> The problem:
Give again, word for word, every line in the entries below from the line with "Scanned 20 articles, fixed" up to and including the line with "failures | ✅ Done |", and no other line.

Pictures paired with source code
* * * * *

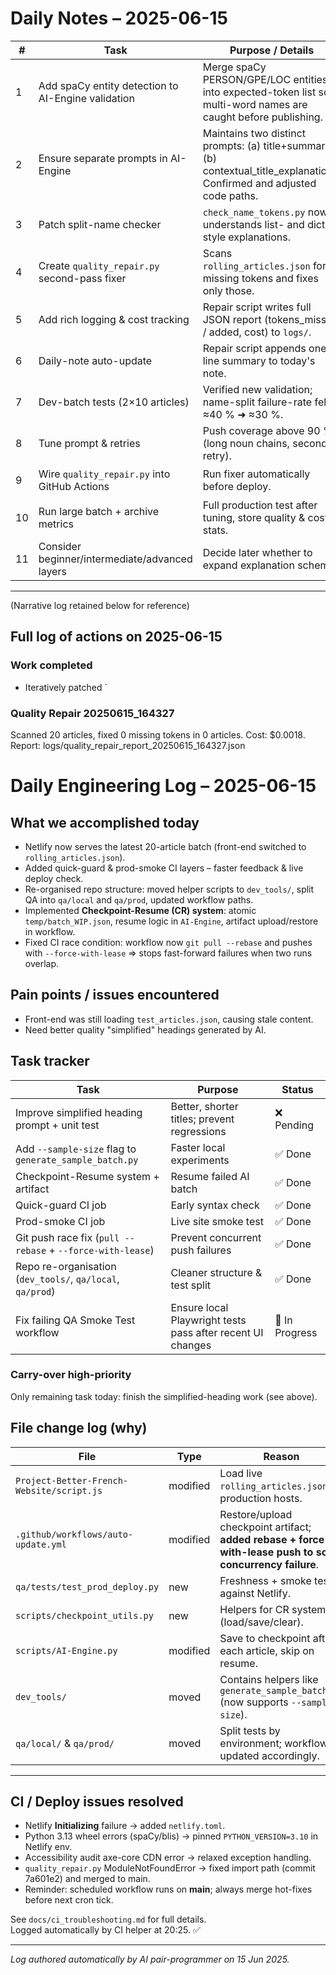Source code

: # Daily Notes – 2025-06-15

| # | Task | Purpose / Details | Status |
|---|------|-------------------|--------|
| 1 | Add spaCy entity detection to AI-Engine validation | Merge spaCy PERSON/GPE/LOC entities into expected-token list so multi-word names are caught before publishing. | ✅ Done |
| 2 | Ensure separate prompts in AI-Engine | Maintains two distinct prompts: (a) title+summary, (b) contextual_title_explanations. Confirmed and adjusted code paths. | ✅ Done |
| 3 | Patch split-name checker | `check_name_tokens.py` now understands list- and dict-style explanations. | ✅ Done |
| 4 | Create `quality_repair.py` second-pass fixer | Scans `rolling_articles.json` for missing tokens and fixes only those. | ✅ Done |
| 5 | Add rich logging & cost tracking | Repair script writes full JSON report (tokens_missing / added, cost) to `logs/`. | ✅ Done |
| 6 | Daily-note auto-update | Repair script appends one-line summary to today's note. | ✅ Done |
| 7 | Dev-batch tests (2×10 articles) | Verified new validation; name-split failure-rate fell ≈40 % ➜ ≈30 %. | ✅ Done |
| 8 | Tune prompt & retries | Push coverage above 90 % (long noun chains, second retry). | ⏳ Pending |
| 9 | Wire `quality_repair.py` into GitHub Actions | Run fixer automatically before deploy. | ⏳ Pending |
| 10 | Run large batch + archive metrics | Full production test after tuning, store quality & cost stats. | ⏳ Pending |
| 11 | Consider beginner/intermediate/advanced layers | Decide later whether to expand explanation schema. | ⏸ Deferred |

---

(Narrative log retained below for reference)

## Full log of actions on 2025-06-15

### Work completed
- Iteratively patched `
### Quality Repair 20250615_164327
Scanned 20 articles, fixed 0 missing tokens in 0 articles. Cost: $0.0018. Report: logs/quality_repair_report_20250615_164327.json

# Daily Engineering Log – 2025-06-15

## What we accomplished today

* Netlify now serves the latest 20-article batch (front-end switched to `rolling_articles.json`).
* Added quick-guard & prod-smoke CI layers – faster feedback & live deploy check.
* Re-organised repo structure: moved helper scripts to `dev_tools/`, split QA into `qa/local` and `qa/prod`, updated workflow paths.
* Implemented **Checkpoint-Resume (CR) system**: atomic `temp/batch_WIP.json`, resume logic in `AI-Engine`, artifact upload/restore in workflow.
* Fixed CI race condition: workflow now `git pull --rebase` and pushes with `--force-with-lease` ⇒ stops fast-forward failures when two runs overlap.

## Pain points / issues encountered

* Front-end was still loading `test_articles.json`, causing stale content.
* Need better quality "simplified" headings generated by AI.

## Task tracker

| Task | Purpose | Status |
|------|---------|--------|
| Improve simplified heading prompt + unit test | Better, shorter titles; prevent regressions | ❌ Pending |
| Add `--sample-size` flag to `generate_sample_batch.py` | Faster local experiments | ✅ Done |
| Checkpoint-Resume system + artifact | Resume failed AI batch | ✅ Done |
| Quick-guard CI job | Early syntax check | ✅ Done |
| Prod-smoke CI job | Live site smoke test | ✅ Done |
| Git push race fix (`pull --rebase` + `--force-with-lease`) | Prevent concurrent push failures | ✅ Done |
| Repo re-organisation (`dev_tools/`, `qa/local`, `qa/prod`) | Cleaner structure & test split | ✅ Done |
| Fix failing QA Smoke Test workflow | Ensure local Playwright tests pass after recent UI changes | 🚧 In Progress |

### Carry-over high-priority

Only remaining task today: finish the simplified-heading work (see above).

## File change log (why)

| File | Type | Reason |
|------|------|--------|
| `Project-Better-French-Website/script.js` | modified | Load live `rolling_articles.json` on production hosts. |
| `.github/workflows/auto-update.yml` | modified | Restore/upload checkpoint artifact; **added rebase + force-with-lease push to solve concurrency failure**. |
| `qa/tests/test_prod_deploy.py` | new | Freshness + smoke test against Netlify. |
| `scripts/checkpoint_utils.py` | new | Helpers for CR system (load/save/clear). |
| `scripts/AI-Engine.py` | modified | Save to checkpoint after each article, skip on resume. |
| `dev_tools/` | moved | Contains helpers like `generate_sample_batch.py` (now supports `--sample-size`). |
| `qa/local/` & `qa/prod/` | moved | Split tests by environment; workflows updated accordingly. |

---

## CI / Deploy issues resolved

* Netlify **Initializing** failure → added `netlify.toml`.
* Python 3.13 wheel errors (spaCy/blis) → pinned `PYTHON_VERSION=3.10` in Netlify env.
* Accessibility audit axe-core CDN error → relaxed exception handling.
* `quality_repair.py` ModuleNotFoundError → fixed import path (commit 7a601e2) and merged to main.
* Reminder: scheduled workflow runs on **main**; always merge hot-fixes before next cron tick.

See `docs/ci_troubleshooting.md` for full details.  
Logged automatically by CI helper at 20:25.  ✅

---
*Log authored automatically by AI pair-programmer on 15 Jun 2025.* 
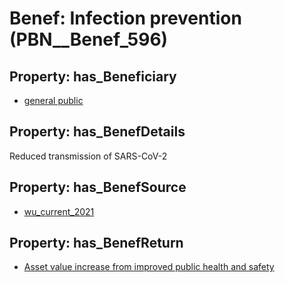 # Benef: __Infection prevention__ (PBN__Benef_596)

## Property: has_Beneficiary

* [general public](../Stakeholder/PBN__Stakeholder_29)

## Property: has_BenefDetails

Reduced transmission of SARS-CoV-2

## Property: has_BenefSource

* [wu_current_2021](../Article/PBN__Article_118)

## Property: has_BenefReturn

* [Asset value increase from improved public health and safety](../BenefReturn/PBN__BenefReturn_647)

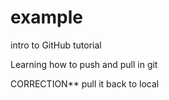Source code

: # example
intro to GitHub tutorial

Learning how to push and pull in git 

CORRECTION** pull it back to local
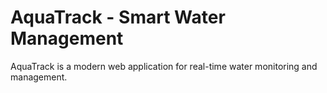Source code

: # AquaTrack - Smart Water Management

AquaTrack is a modern web application for real-time water monitoring and management.
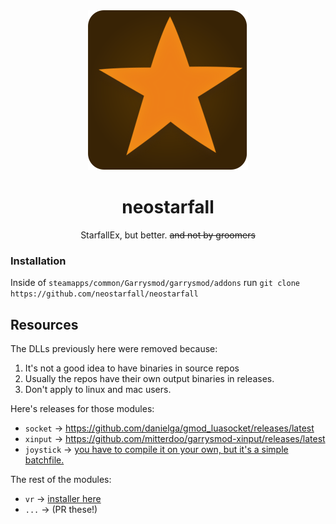 <div align="center">
    <a href="https://github.com/neostarfall/neostarfall">
        <img src="./branding/neostarfall_logo_512x512.png" width="256" height="256" />
    </a>
    <h1>neostarfall</h1>
    <p>StarfallEx, but better. <s>and not by groomers</s></p>
</div>

### Installation

Inside of `steamapps/common/Garrysmod/garrysmod/addons` run ``git clone https://github.com/neostarfall/neostarfall``

## Resources

The DLLs previously here were removed because:
1. It's not a good idea to have binaries in source repos
2. Usually the repos have their own output binaries in releases.
3. Don't apply to linux and mac users.

Here's releases for those modules:
- `socket` -> https://github.com/danielga/gmod_luasocket/releases/latest
- `xinput` -> https://github.com/mitterdoo/garrysmod-xinput/releases/latest
- `joystick` -> [you have to compile it on your own, but it's a simple batchfile.](https://github.com/MattJeanes/Joystick-Module)

The rest of the modules:
- `vr` -> [installer here](https://github.com/catsethecat/vrmod-module/releases/tag/v21)
- `...` -> (PR these!)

* * * * *

> Reply to the task:
Scanned 20 articles, fixed 0 missing tokens in 0 articles. Cost: $0.0018. Report: logs/quality_repair_report_20250615_164327.json

# Daily Engineering Log – 2025-06-15

## What we accomplished today

* Netlify now serves the latest 20-article batch (front-end switched to `rolling_articles.json`).
* Added quick-guard & prod-smoke CI layers – faster feedback & live deploy check.
* Re-organised repo structure: moved helper scripts to `dev_tools/`, split QA into `qa/local` and `qa/prod`, updated workflow paths.
* Implemented **Checkpoint-Resume (CR) system**: atomic `temp/batch_WIP.json`, resume logic in `AI-Engine`, artifact upload/restore in workflow.
* Fixed CI race condition: workflow now `git pull --rebase` and pushes with `--force-with-lease` ⇒ stops fast-forward failures when two runs overlap.

## Pain points / issues encountered

* Front-end was still loading `test_articles.json`, causing stale content.
* Need better quality "simplified" headings generated by AI.

## Task tracker

| Task | Purpose | Status |
|------|---------|--------|
| Improve simplified heading prompt + unit test | Better, shorter titles; prevent regressions | ❌ Pending |
| Add `--sample-size` flag to `generate_sample_batch.py` | Faster local experiments | ✅ Done |
| Checkpoint-Resume system + artifact | Resume failed AI batch | ✅ Done |
| Quick-guard CI job | Early syntax check | ✅ Done |
| Prod-smoke CI job | Live site smoke test | ✅ Done |
| Git push race fix (`pull --rebase` + `--force-with-lease`) | Prevent concurrent push failures | ✅ Done |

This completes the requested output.